Portion of a data file
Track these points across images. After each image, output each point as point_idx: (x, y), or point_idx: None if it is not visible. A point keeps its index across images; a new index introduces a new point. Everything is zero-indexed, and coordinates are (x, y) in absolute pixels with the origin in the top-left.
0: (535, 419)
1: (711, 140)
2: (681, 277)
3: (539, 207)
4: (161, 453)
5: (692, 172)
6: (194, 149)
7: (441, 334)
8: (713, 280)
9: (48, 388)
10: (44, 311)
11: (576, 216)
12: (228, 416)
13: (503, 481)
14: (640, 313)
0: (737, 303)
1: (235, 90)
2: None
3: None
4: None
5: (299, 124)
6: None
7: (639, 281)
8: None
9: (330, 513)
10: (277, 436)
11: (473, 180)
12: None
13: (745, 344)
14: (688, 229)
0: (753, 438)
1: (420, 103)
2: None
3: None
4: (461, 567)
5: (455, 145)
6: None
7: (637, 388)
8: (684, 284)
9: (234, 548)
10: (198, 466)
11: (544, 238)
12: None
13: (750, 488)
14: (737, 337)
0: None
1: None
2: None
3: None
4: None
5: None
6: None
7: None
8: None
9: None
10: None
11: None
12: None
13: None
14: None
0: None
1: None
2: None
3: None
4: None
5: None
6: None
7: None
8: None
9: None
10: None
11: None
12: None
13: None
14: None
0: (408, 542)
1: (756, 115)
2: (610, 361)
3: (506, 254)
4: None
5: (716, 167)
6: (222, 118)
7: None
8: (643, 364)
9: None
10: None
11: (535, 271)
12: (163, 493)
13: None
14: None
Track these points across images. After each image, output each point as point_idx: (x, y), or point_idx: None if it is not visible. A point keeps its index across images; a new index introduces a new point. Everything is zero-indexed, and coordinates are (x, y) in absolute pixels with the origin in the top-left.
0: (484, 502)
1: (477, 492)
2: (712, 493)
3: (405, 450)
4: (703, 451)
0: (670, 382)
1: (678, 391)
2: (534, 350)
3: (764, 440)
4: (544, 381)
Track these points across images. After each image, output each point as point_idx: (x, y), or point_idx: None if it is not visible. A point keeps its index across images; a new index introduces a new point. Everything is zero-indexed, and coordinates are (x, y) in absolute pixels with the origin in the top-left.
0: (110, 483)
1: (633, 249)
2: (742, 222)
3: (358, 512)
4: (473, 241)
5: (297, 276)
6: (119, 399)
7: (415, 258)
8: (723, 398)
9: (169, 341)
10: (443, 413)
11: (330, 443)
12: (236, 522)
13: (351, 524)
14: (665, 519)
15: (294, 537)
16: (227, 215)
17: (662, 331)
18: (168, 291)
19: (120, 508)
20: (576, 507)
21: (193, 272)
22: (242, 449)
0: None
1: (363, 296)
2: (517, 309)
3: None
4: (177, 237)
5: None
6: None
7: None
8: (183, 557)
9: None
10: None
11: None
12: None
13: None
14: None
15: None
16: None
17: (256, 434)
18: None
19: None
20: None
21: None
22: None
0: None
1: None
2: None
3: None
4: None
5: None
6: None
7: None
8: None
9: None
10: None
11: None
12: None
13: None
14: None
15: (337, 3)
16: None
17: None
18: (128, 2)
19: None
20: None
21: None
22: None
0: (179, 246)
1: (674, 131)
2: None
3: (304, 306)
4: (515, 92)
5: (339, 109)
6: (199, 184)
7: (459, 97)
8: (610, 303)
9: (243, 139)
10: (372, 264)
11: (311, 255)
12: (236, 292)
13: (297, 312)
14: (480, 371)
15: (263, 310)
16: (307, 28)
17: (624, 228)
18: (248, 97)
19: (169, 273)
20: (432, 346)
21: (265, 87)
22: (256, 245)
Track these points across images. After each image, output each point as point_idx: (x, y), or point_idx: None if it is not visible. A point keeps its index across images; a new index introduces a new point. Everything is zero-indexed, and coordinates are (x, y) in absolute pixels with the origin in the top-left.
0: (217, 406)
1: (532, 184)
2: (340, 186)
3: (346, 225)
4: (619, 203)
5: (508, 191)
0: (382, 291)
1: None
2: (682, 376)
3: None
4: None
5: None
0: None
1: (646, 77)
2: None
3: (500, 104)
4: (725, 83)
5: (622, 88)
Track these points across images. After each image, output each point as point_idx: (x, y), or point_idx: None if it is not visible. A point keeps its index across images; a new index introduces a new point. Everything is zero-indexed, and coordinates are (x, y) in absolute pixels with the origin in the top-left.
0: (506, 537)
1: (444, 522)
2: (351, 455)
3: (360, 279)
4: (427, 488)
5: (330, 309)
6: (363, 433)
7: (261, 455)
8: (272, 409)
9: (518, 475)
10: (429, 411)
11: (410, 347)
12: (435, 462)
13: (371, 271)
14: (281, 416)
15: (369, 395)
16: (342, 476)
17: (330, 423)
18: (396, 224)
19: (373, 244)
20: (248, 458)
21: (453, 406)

EXERCISE REQUIREMENTS: Transcribe the entire listing above, reproducing every line without alteration.

SOLUTION TO THIS EXERCISE:
Track these points across images. After each image, output each point as point_idx: (x, y), or point_idx: None if it is not visible. A point keeps its index across images; a new index introduces a new point. Everything is zero-indexed, and coordinates are (x, y) in absolute pixels with the origin in the top-left.
0: (535, 419)
1: (711, 140)
2: (681, 277)
3: (539, 207)
4: (161, 453)
5: (692, 172)
6: (194, 149)
7: (441, 334)
8: (713, 280)
9: (48, 388)
10: (44, 311)
11: (576, 216)
12: (228, 416)
13: (503, 481)
14: (640, 313)
0: (737, 303)
1: (235, 90)
2: None
3: None
4: None
5: (299, 124)
6: None
7: (639, 281)
8: None
9: (330, 513)
10: (277, 436)
11: (473, 180)
12: None
13: (745, 344)
14: (688, 229)
0: (753, 438)
1: (420, 103)
2: None
3: None
4: (461, 567)
5: (455, 145)
6: None
7: (637, 388)
8: (684, 284)
9: (234, 548)
10: (198, 466)
11: (544, 238)
12: None
13: (750, 488)
14: (737, 337)
0: None
1: None
2: None
3: None
4: None
5: None
6: None
7: None
8: None
9: None
10: None
11: None
12: None
13: None
14: None
0: None
1: None
2: None
3: None
4: None
5: None
6: None
7: None
8: None
9: None
10: None
11: None
12: None
13: None
14: None
0: (408, 542)
1: (756, 115)
2: (610, 361)
3: (506, 254)
4: None
5: (716, 167)
6: (222, 118)
7: None
8: (643, 364)
9: None
10: None
11: (535, 271)
12: (163, 493)
13: None
14: None
Track these points across images. After each image, output each point as point_idx: (x, y), or point_idx: None if it is not visible. A point keeps its index across images; a new index introduces a new point. Everything is zero-indexed, and coordinates are (x, y) in absolute pixels with the origin in the top-left.
0: (484, 502)
1: (477, 492)
2: (712, 493)
3: (405, 450)
4: (703, 451)
0: (670, 382)
1: (678, 391)
2: (534, 350)
3: (764, 440)
4: (544, 381)
Track these points across images. After each image, output each point as point_idx: (x, y), or point_idx: None if it is not visible. A point keeps its index across images; a new index introduces a new point. Everything is zero-indexed, and coordinates are (x, y) in absolute pixels with the origin in the top-left.
0: (110, 483)
1: (633, 249)
2: (742, 222)
3: (358, 512)
4: (473, 241)
5: (297, 276)
6: (119, 399)
7: (415, 258)
8: (723, 398)
9: (169, 341)
10: (443, 413)
11: (330, 443)
12: (236, 522)
13: (351, 524)
14: (665, 519)
15: (294, 537)
16: (227, 215)
17: (662, 331)
18: (168, 291)
19: (120, 508)
20: (576, 507)
21: (193, 272)
22: (242, 449)
0: None
1: (363, 296)
2: (517, 309)
3: None
4: (177, 237)
5: None
6: None
7: None
8: (183, 557)
9: None
10: None
11: None
12: None
13: None
14: None
15: None
16: None
17: (256, 434)
18: None
19: None
20: None
21: None
22: None
0: None
1: None
2: None
3: None
4: None
5: None
6: None
7: None
8: None
9: None
10: None
11: None
12: None
13: None
14: None
15: (337, 3)
16: None
17: None
18: (128, 2)
19: None
20: None
21: None
22: None
0: (179, 246)
1: (674, 131)
2: None
3: (304, 306)
4: (515, 92)
5: (339, 109)
6: (199, 184)
7: (459, 97)
8: (610, 303)
9: (243, 139)
10: (372, 264)
11: (311, 255)
12: (236, 292)
13: (297, 312)
14: (480, 371)
15: (263, 310)
16: (307, 28)
17: (624, 228)
18: (248, 97)
19: (169, 273)
20: (432, 346)
21: (265, 87)
22: (256, 245)
Track these points across images. After each image, output each point as point_idx: (x, y), or point_idx: None if it is not visible. A point keeps its index across images; a new index introduces a new point. Everything is zero-indexed, and coordinates are (x, y) in absolute pixels with the origin in the top-left.
0: (217, 406)
1: (532, 184)
2: (340, 186)
3: (346, 225)
4: (619, 203)
5: (508, 191)
0: (382, 291)
1: None
2: (682, 376)
3: None
4: None
5: None
0: None
1: (646, 77)
2: None
3: (500, 104)
4: (725, 83)
5: (622, 88)
Track these points across images. After each image, output each point as point_idx: (x, y), or point_idx: None if it is not visible. A point keeps its index across images; a new index introduces a new point. Everything is zero-indexed, and coordinates are (x, y) in absolute pixels with the origin in the top-left.
0: (506, 537)
1: (444, 522)
2: (351, 455)
3: (360, 279)
4: (427, 488)
5: (330, 309)
6: (363, 433)
7: (261, 455)
8: (272, 409)
9: (518, 475)
10: (429, 411)
11: (410, 347)
12: (435, 462)
13: (371, 271)
14: (281, 416)
15: (369, 395)
16: (342, 476)
17: (330, 423)
18: (396, 224)
19: (373, 244)
20: (248, 458)
21: (453, 406)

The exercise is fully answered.